┌──

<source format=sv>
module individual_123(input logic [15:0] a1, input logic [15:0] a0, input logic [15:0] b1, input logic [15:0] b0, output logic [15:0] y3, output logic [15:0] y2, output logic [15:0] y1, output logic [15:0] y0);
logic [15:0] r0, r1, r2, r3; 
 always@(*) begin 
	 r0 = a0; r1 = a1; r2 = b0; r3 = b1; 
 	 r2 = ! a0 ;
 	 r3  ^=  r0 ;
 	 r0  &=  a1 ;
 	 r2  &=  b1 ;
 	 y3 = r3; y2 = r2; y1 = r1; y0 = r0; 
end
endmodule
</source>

└──

■ **Work order**:
Nothing in the data should be altered; please repeat it exactly.

■ **Exercise result**:
<source format=sv>
module individual_123(input logic [15:0] a1, input logic [15:0] a0, input logic [15:0] b1, input logic [15:0] b0, output logic [15:0] y3, output logic [15:0] y2, output logic [15:0] y1, output logic [15:0] y0);
logic [15:0] r0, r1, r2, r3; 
 always@(*) begin 
	 r0 = a0; r1 = a1; r2 = b0; r3 = b1; 
 	 r2 = ! a0 ;
 	 r3  ^=  r0 ;
 	 r0  &=  a1 ;
 	 r2  &=  b1 ;
 	 y3 = r3; y2 = r2; y1 = r1; y0 = r0; 
end
endmodule
</source>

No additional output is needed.